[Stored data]
>>>
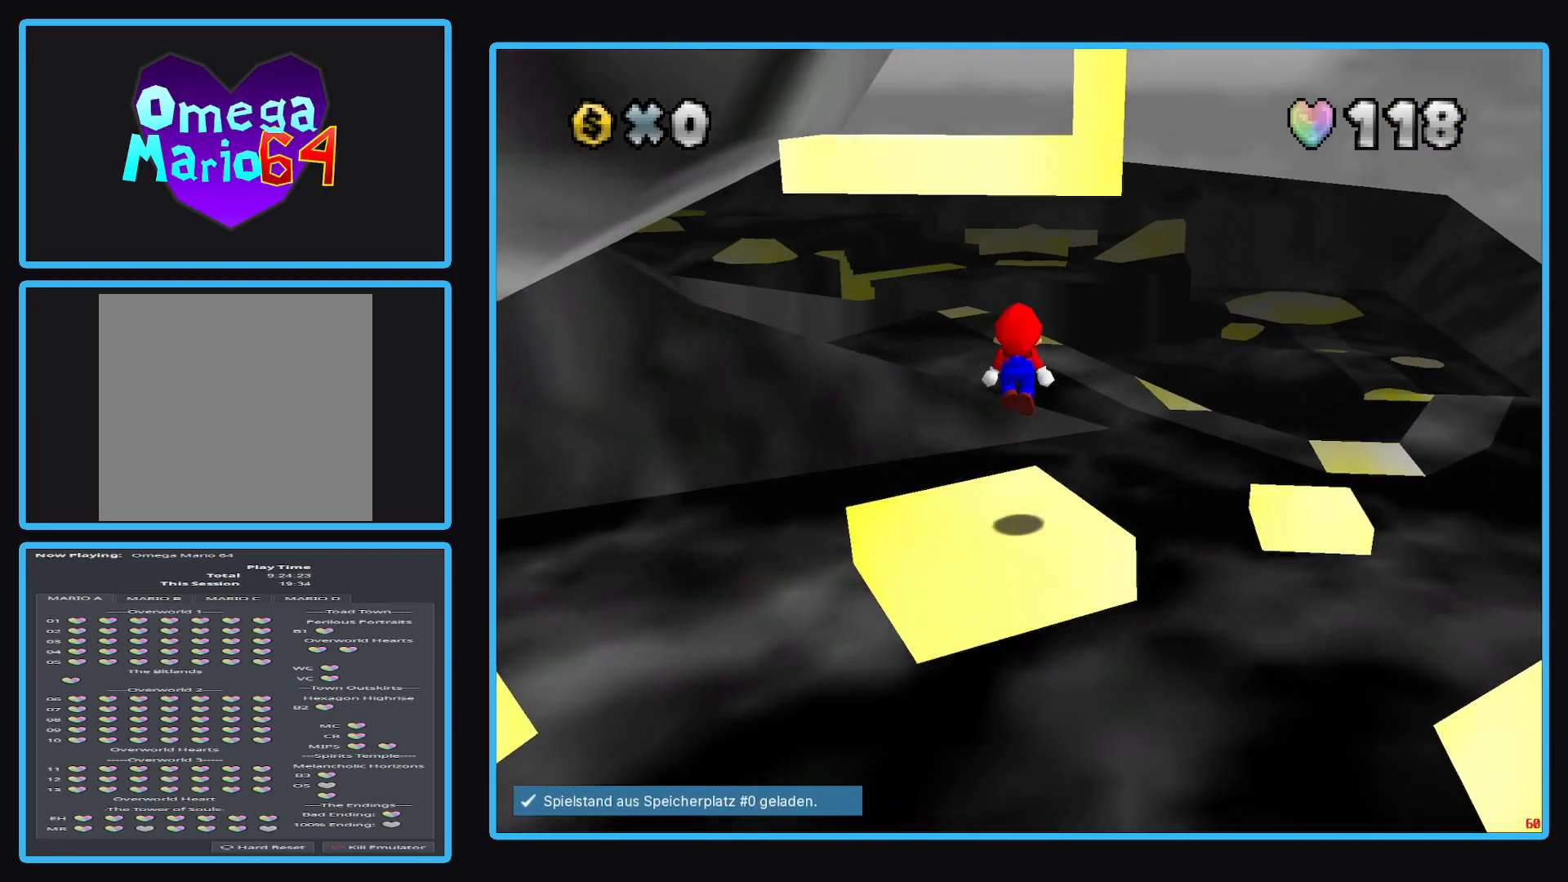
{"buttons": ["A", "X"], "left_stick": "up", "right_stick": "center", "events": [[383, "A", "down"], [383, "X", "down"]]}
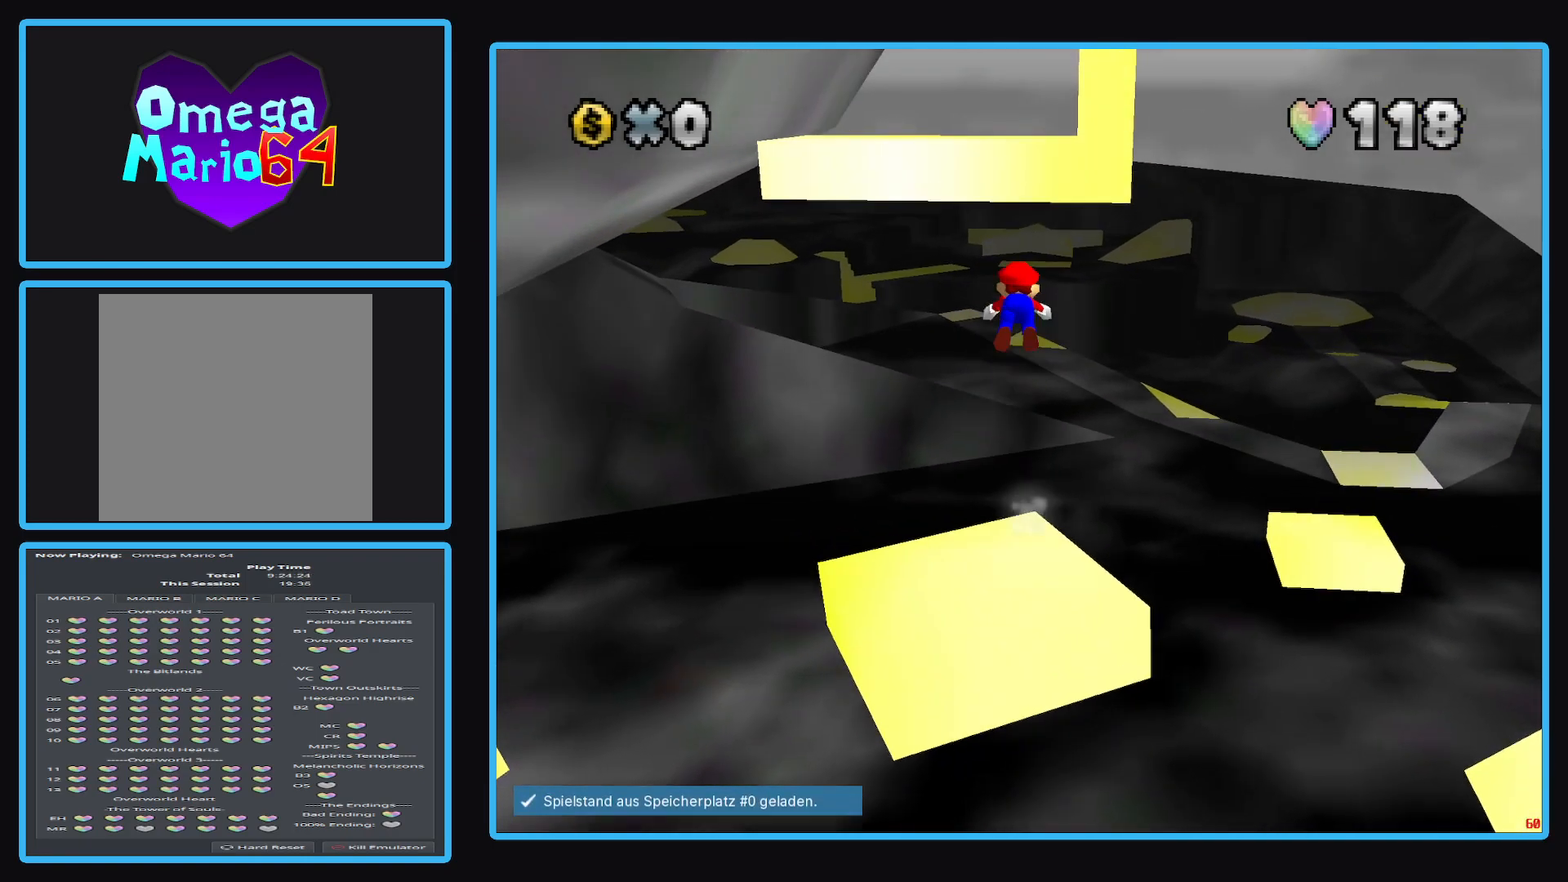
{"buttons": ["A", "X"], "left_stick": "up", "right_stick": "center", "events": []}
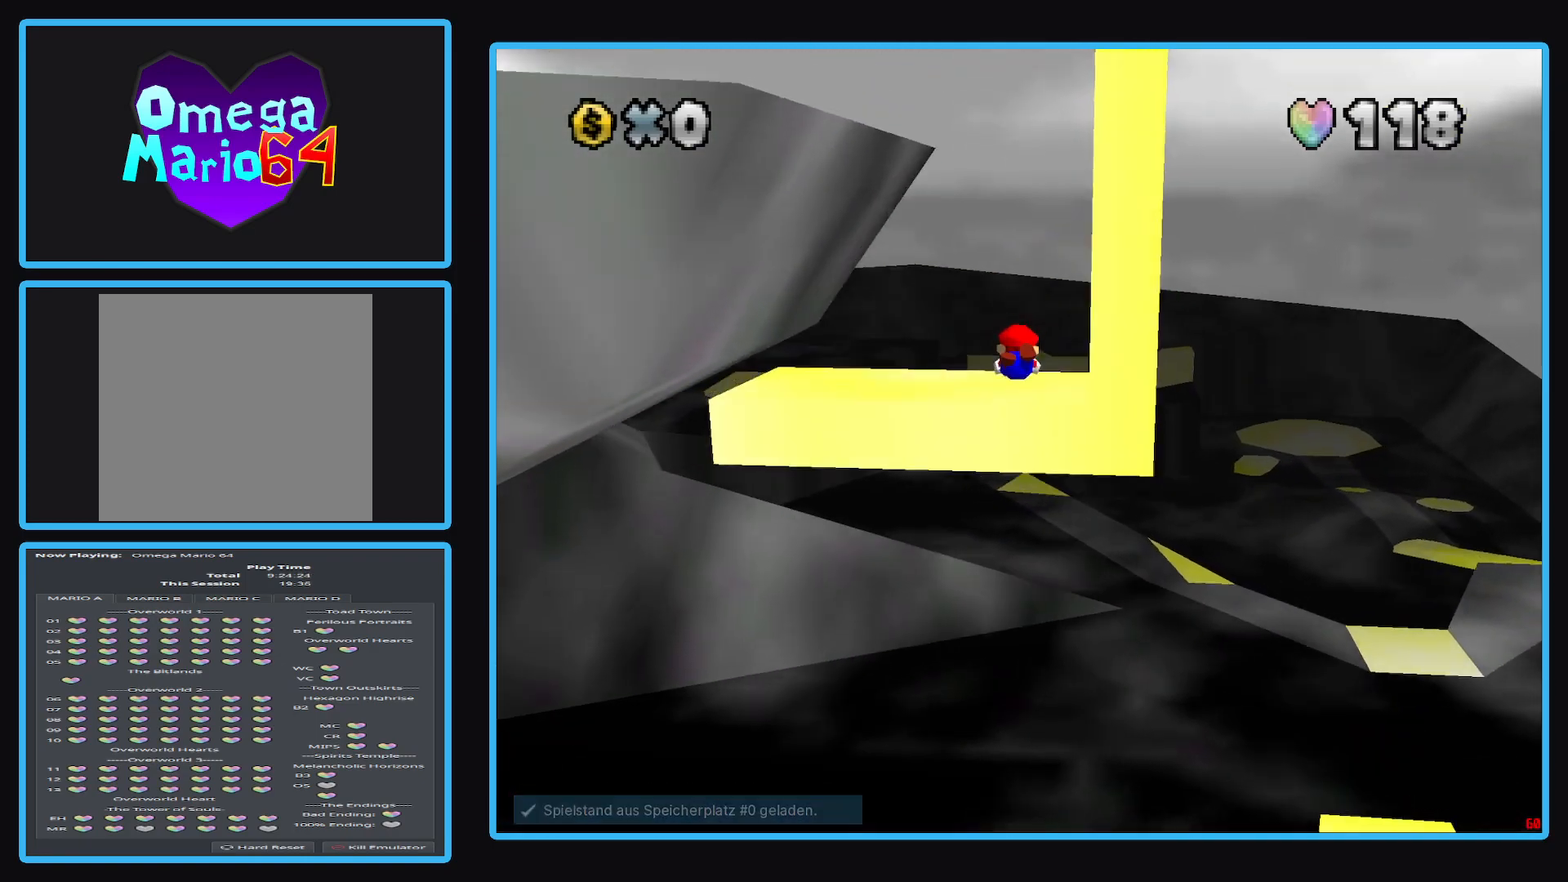
{"buttons": [], "left_stick": "down", "right_stick": "center", "events": [[250, "A", "up"], [267, "X", "up"], [300, "left_stick", "down"]]}
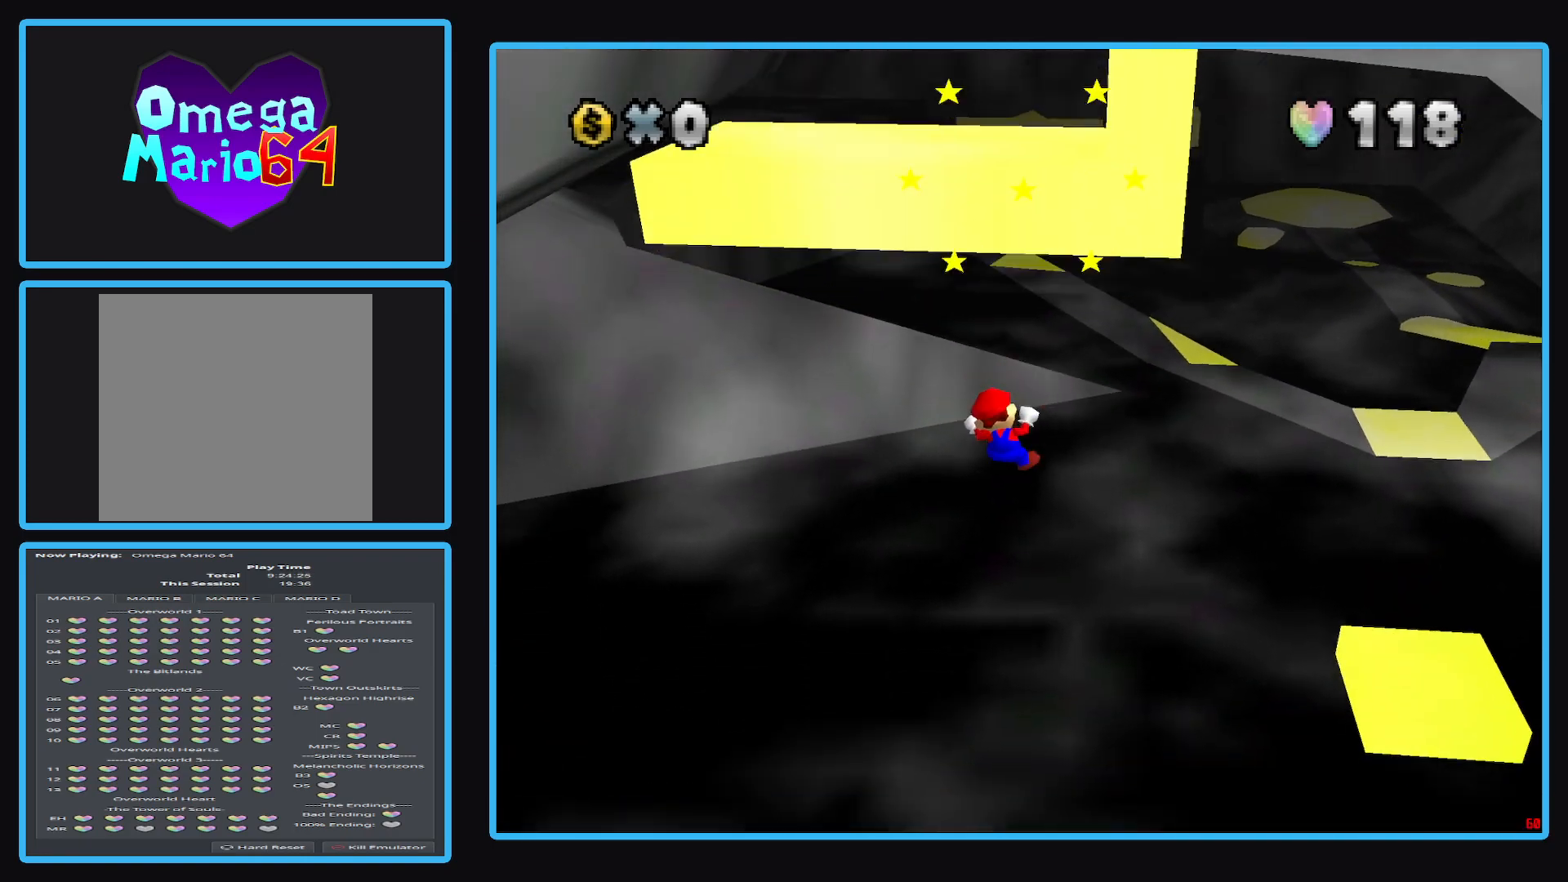
{"buttons": [], "left_stick": "center", "right_stick": "center", "events": [[50, "left_stick", "center"]]}
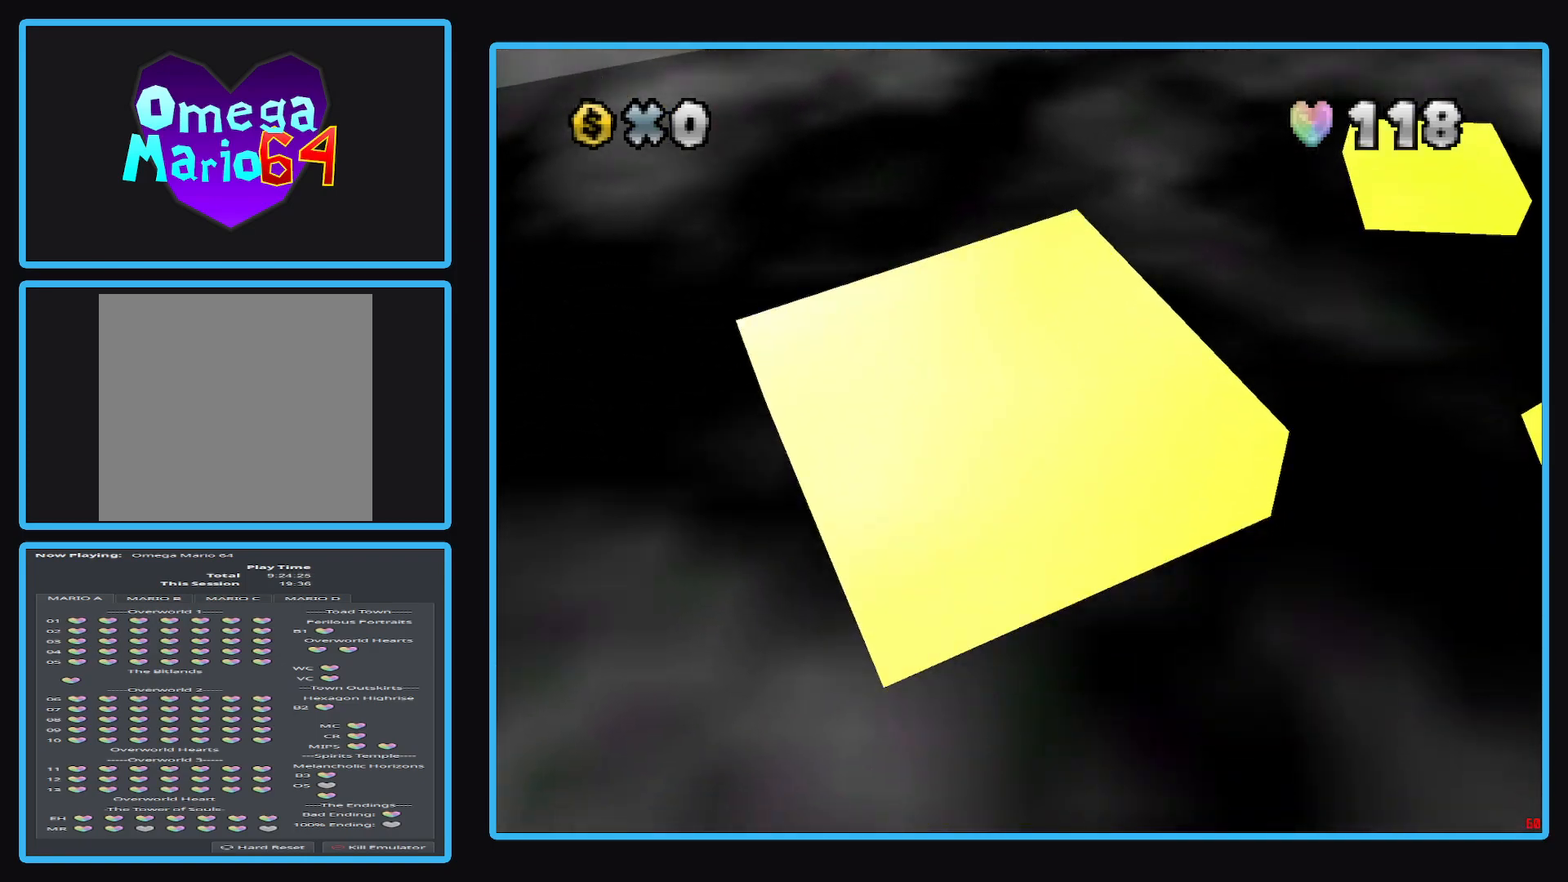
{"buttons": [], "left_stick": "down", "right_stick": "center", "events": [[350, "A", "down"], [467, "A", "up"], [467, "left_stick", "down"]]}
<<<
- WHAT IS EXPECTED: Filter the data for the string "down". Copy each matching line.

- RESPONSE:
{"buttons": ["A", "X"], "left_stick": "up", "right_stick": "center", "events": [[383, "A", "down"], [383, "X", "down"]]}
{"buttons": [], "left_stick": "down", "right_stick": "center", "events": [[250, "A", "up"], [267, "X", "up"], [300, "left_stick", "down"]]}
{"buttons": [], "left_stick": "down", "right_stick": "center", "events": [[350, "A", "down"], [467, "A", "up"], [467, "left_stick", "down"]]}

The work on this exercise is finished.